### DOCUMENT SEGMENT

Thursday, June 03, 2021

Can I Be Married Without Knowing It? Myths and FAQs on Common-Law Marriage

By Claire James and Gracen Daniel

 

Myths about common-law marriage abound. For example, urban legend says if you live with a romantic partner in Texas for at least 7 years, you are common-law married. Others believe if you have children with someone and live together, you are common-law married. Fortunately for many Texans, neither of those statements is true. While Texas is one of a few states that still recognizes the doctrine of common-law marriage (also known as informal marriage), it is not favored by courts and can be difficult to prove. See Russell v. Russell, 865 S.W.2d 929, 931 (Tex. 1993).

Common-law marriage claims in Texas family law are generally alleged in a petition for divorce. A person claiming common-law marriage must plead and prove three elements: (1) the parties agreed to be married; (2) the parties lived together in Texas after agreeing to be married; and (3) the parties represented to others they were married. TEX. FAM. CODE. § 2.401(a)(1)1. All three elements must exist at the same time. See, e.g., Small v. McMaster, 352 S.W.3d 280, 282-83 (Tex. App.—Houston [14th Dist.] 2011, pet. denied). Common-law marriage cases are very fact-intensive, meaning the outcome of a case hinges on very specific details.

If the above leaves you with more questions than answers, you are not alone. Here are some Frequently Asked Questions about informal or common-law marriage.

 

1. Why does it matter whether someone is common-law married?

Texas is a community property state, meaning when a couple is married, any assets or debt they acquire are generally owned by the “community estate.”2  When a married couple divorces, the community estate is divided between the spouses, regardless of whose name is on the title to each asset or whose earnings purchased the asset. For example, if a couple purchases real estate during marriage, that real estate is generally community property, subject to a division between spouses in a divorce - even if it is only in a wife’s name.

######
### DATA EXCERPTS

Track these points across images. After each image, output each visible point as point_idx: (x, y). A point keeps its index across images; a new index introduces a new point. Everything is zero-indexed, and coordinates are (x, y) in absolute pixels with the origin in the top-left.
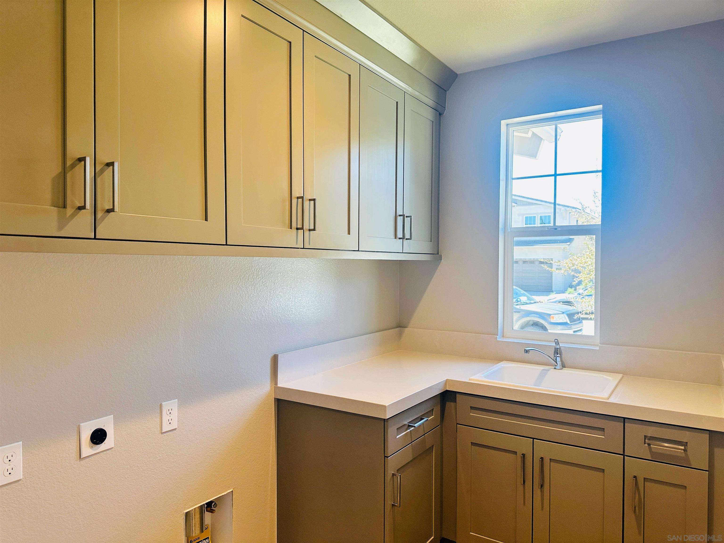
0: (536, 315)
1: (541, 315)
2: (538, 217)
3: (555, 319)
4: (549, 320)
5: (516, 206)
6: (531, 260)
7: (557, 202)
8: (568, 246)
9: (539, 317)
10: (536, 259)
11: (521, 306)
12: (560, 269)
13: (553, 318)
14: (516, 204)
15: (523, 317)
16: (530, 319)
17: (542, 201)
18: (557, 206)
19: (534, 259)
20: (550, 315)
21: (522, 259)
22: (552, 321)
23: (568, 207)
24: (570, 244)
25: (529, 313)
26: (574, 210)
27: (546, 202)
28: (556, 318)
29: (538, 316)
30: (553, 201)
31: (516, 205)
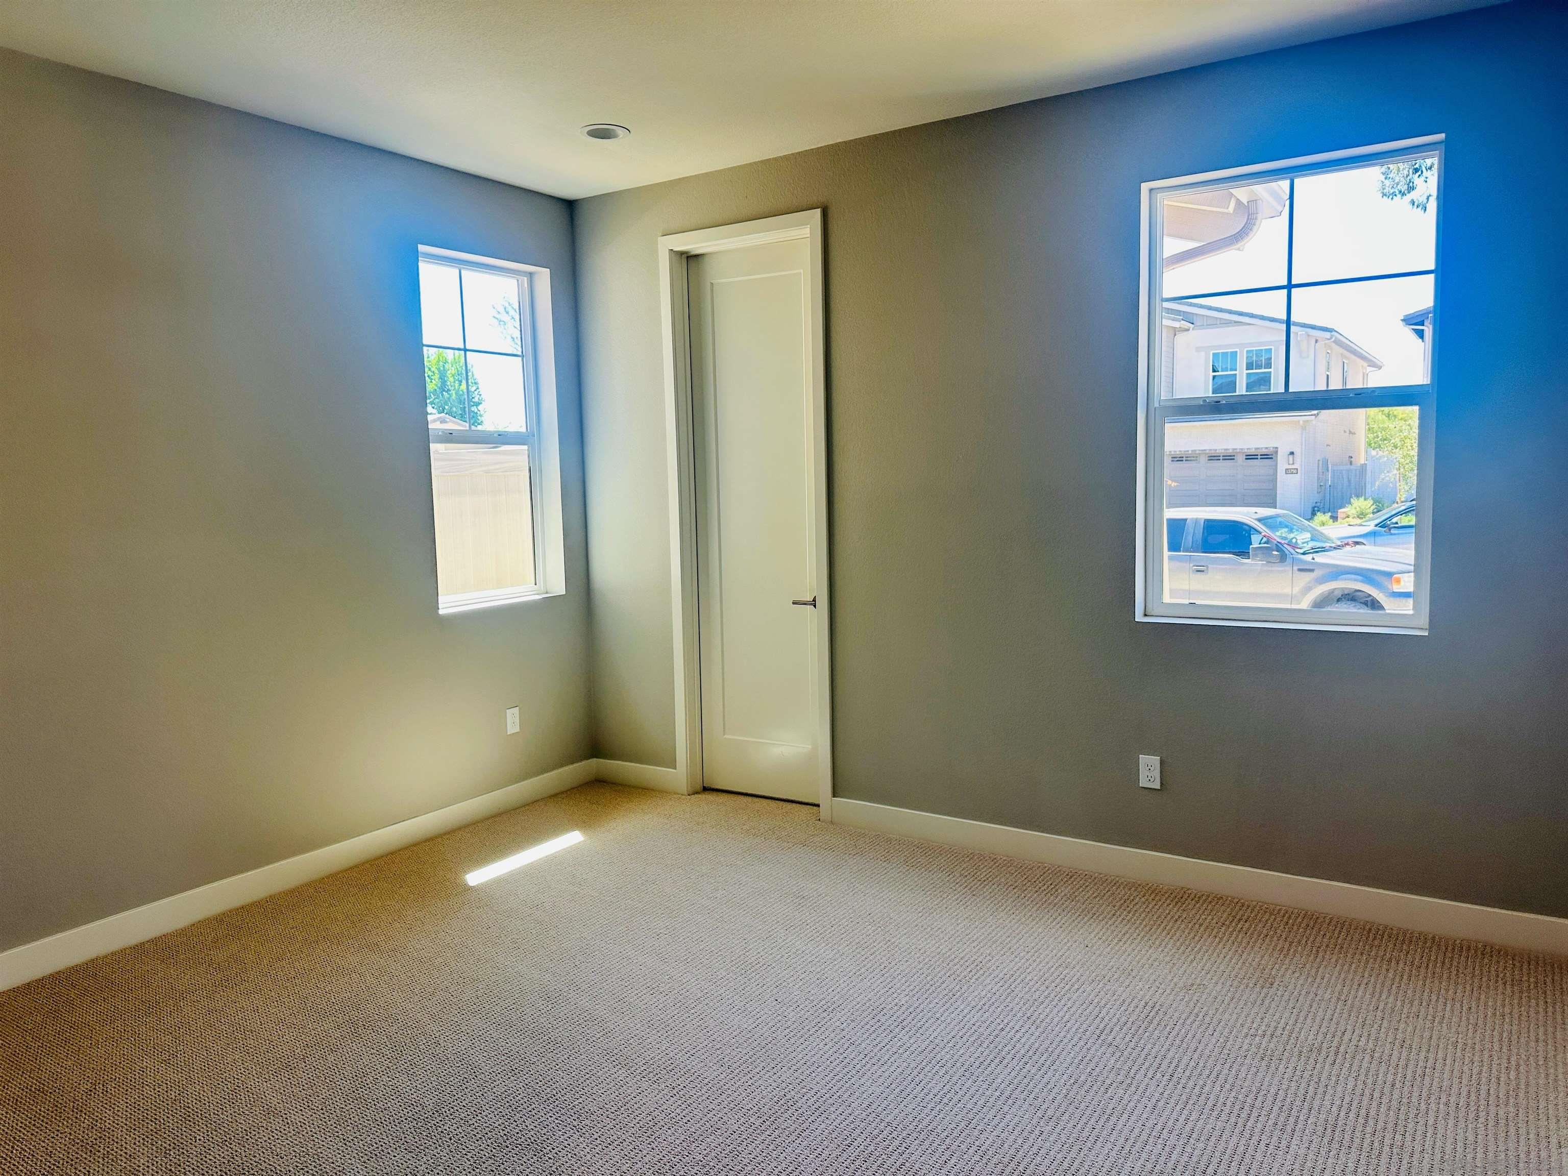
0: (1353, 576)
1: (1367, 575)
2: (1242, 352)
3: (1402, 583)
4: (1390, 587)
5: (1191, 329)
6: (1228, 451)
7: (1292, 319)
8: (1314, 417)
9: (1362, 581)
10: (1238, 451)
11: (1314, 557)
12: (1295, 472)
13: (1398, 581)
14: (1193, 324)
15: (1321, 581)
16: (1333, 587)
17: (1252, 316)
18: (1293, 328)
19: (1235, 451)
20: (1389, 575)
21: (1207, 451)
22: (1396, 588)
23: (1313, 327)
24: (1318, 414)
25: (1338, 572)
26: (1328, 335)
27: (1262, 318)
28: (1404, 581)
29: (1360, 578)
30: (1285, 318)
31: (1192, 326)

######

Can you retype the passage of the common-law marriage article word for word, starting at "Thursday, June 03, 2021" and ending at "931 (Tex. 1993)."?

» OUTPUT FOR THIS EXERCISE:
Thursday, June 03, 2021

Can I Be Married Without Knowing It? Myths and FAQs on Common-Law Marriage

By Claire James and Gracen Daniel

 

Myths about common-law marriage abound. For example, urban legend says if you live with a romantic partner in Texas for at least 7 years, you are common-law married. Others believe if you have children with someone and live together, you are common-law married. Fortunately for many Texans, neither of those statements is true. While Texas is one of a few states that still recognizes the doctrine of common-law marriage (also known as informal marriage), it is not favored by courts and can be difficult to prove. See Russell v. Russell, 865 S.W.2d 929, 931 (Tex. 1993).